Pido un té. Echo un chorrito de leche fría y se queda flotando y moviéndose, como una nebulosa, en el centro, diluyéndose poco a poco, muy despacio. Hasta que lo revuelvo. Entonces, al sacar la cucharilla, durante un par de segundos el líquido sigue girando solo, como un tornado. O como el mundo, que acaba de completar otra vuelta alrededor de la estrella que lo mantiene vivo.
Estoy leyendo un librito, de la colección francesa ¿Qué sé?, de finales de los años sesenta, sobre la historia de las exploraciones. Y, sin entrar en cada caso concreto y las consideraciones de otra índole que puedan merecer —entre otras cosas, porque, como en todas las controversias ahora, en esta tampoco parece admitirse ninguna matización ni, en realidad, postura alguna que no sea la de uno de los extremos: bien la avergonzada condena absoluta, juzgando hechos de hace siglos con los parámetros actuales, bien la defensa a ultranza que considera cualquier crítica, por lógica que sea, poco menos que una traición—, el libro es una sucesión de gestas casi sobrehumanas, en las que cuesta trabajo decir qué resulta más impresionante, si el esfuerzo y valentía físicos que exigieron, difíciles de creer, o el hecho de que la motivación, en la mayoría de los casos, y en contra del tópico, no fuese la ambición sino la curiosidad y el deseo genuino de conocer.
Leer literatura de viajes, y sobre todo si son viajes duros en condiciones extremas, sentado en el sofá o metido en la cama, con un atlas o el Google Earth abiertos al lado, es un verdadero placer, para mí. Imaginármelos es un placer.
Le decía a mi familia, el día 1 de enero, que a mí no me atraían las actividades físicas que buscan el subidón de adrenalina, normalmente rápido y fugaz. Y ahí metía el esquí, el puénting, el parapente, y en realidad el descenso de cualquier cosa y por cualquier medio, igual que el surf, el skate, los coches y la velocidad en general.
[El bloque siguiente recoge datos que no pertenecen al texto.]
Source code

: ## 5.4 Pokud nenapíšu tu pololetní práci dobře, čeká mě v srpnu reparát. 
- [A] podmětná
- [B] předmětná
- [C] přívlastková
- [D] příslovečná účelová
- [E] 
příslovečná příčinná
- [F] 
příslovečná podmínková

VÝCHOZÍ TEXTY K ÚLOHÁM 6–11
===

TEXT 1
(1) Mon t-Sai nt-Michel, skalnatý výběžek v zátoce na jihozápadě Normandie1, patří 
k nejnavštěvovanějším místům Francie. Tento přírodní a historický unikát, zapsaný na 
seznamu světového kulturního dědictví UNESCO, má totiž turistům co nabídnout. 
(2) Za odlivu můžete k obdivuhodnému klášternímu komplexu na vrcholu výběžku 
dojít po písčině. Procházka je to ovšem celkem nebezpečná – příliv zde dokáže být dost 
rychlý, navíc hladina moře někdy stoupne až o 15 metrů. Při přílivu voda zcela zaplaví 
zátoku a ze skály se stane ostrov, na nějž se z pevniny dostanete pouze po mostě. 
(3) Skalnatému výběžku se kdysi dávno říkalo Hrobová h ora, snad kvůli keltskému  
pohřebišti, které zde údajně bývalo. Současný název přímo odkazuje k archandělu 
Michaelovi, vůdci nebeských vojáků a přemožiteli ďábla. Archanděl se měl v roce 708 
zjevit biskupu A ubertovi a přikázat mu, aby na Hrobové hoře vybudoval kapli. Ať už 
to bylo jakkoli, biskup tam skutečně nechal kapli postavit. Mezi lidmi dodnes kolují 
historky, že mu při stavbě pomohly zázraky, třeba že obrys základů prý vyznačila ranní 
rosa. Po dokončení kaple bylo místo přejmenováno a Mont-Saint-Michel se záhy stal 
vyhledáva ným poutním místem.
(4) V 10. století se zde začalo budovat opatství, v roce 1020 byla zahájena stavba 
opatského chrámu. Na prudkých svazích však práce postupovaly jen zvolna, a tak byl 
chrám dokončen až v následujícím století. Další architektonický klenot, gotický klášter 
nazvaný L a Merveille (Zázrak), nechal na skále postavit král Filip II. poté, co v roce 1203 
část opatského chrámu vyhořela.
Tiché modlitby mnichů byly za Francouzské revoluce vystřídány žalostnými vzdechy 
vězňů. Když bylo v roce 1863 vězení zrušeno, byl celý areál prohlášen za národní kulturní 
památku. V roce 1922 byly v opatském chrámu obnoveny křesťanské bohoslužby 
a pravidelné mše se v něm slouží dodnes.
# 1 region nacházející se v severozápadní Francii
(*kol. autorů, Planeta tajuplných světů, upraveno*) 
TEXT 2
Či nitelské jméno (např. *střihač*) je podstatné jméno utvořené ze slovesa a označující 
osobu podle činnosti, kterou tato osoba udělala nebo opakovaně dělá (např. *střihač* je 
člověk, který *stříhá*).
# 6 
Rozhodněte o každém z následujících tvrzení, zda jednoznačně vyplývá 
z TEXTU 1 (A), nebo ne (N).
Que, a pesar de que no he hecho prácticamente nada de eso, sé que no son lo mío, porque me conozco y sé qué me hace, y qué no me hace, disfrutar. Mi hija me decía que qué aburrido, y yo me defendí diciendo que también hay gente que considera que no querer hacer la conga en una fiesta es de aburridos.
Pero tengo otra defensa aún mejor. Y es que esa nula atracción por los deportes de riesgo o las actividades físicas vertiginosas no significa, ni mucho menos, que solo quiera estar leyendo en un sofá —que también—. Porque es cierto que no me veo superando los 55 nudos en un trimarán, pero, en cambio, sí remando en un esquife en un lago, ni haciendo rafting, pero sí submarinismo; o que no tengo ningún interés en esquiar normal, pero me imagino haciendo esquí de fondo en un bosque de coníferas; que pensar en descender un barranco me echa para atrás, pero creo que, si mi físico me lo permitiese, me gustaría el montañismo. Es más, si mi físico y toda mi vida me lo permitiesen, creo que hasta podría haber sido explorador. Aunque, eso sí, más de regiones polares que de desiertos.
Lo que no me dice nada es ese supuesto disfrute basado en la sensación física, que para mí es, en realidad, bastante insatisfactoria, por fugaz, por efímera y porque sí. Y todo lo que me gusta es, si se fijan, lento: todo se puede hacer despacio. Por eso, en lugar de conducir a 200 kilómetros por hora prefiero caminar y tardar media mañana en perder de vista un árbol. Y pensar mientras tanto, que es exactamente lo que yo busco: darme cuenta de lo que estoy haciendo y saborear, no la descarga de adrenalina, sino el proceso; darle vueltas, enfrascarme, empaparme, en una mezcla, para mí, perfecta de actividad física y mental.
Y es que, sin la segunda, la primera me deja casi indiferente. Y sí, también incluyo en esto al sexo: si fuese solo cuestión de sensaciones físicas, nos daría igual con quién tenerlo, o directamente no necesitaríamos a nadie más. No es que abogue yo por el sexo tántrico, pero cuánto mejor es cuando entra la mente en juego. Y así con todo. Ya decía Cunqueiro que el péxego sabía mejor si conocíamos que la palabra venía de un soldado chino al que, tras una batalla en Persia, se le encontró en el bolsillo un hueso de melocotón.
Me imagino cruzando un bosque o el océano. Me imagino recorriendo el curso de un río y visitando culturas desconocidas. Me imagino coronando un pico y sentándome en la cumbre a mirar maravillado alrededor. Y me imagino sentándome cómodamente, después de todo eso, a tomar un té en un sillón y recordando, al revolverlo, las vueltas que dan el mundo y la vida.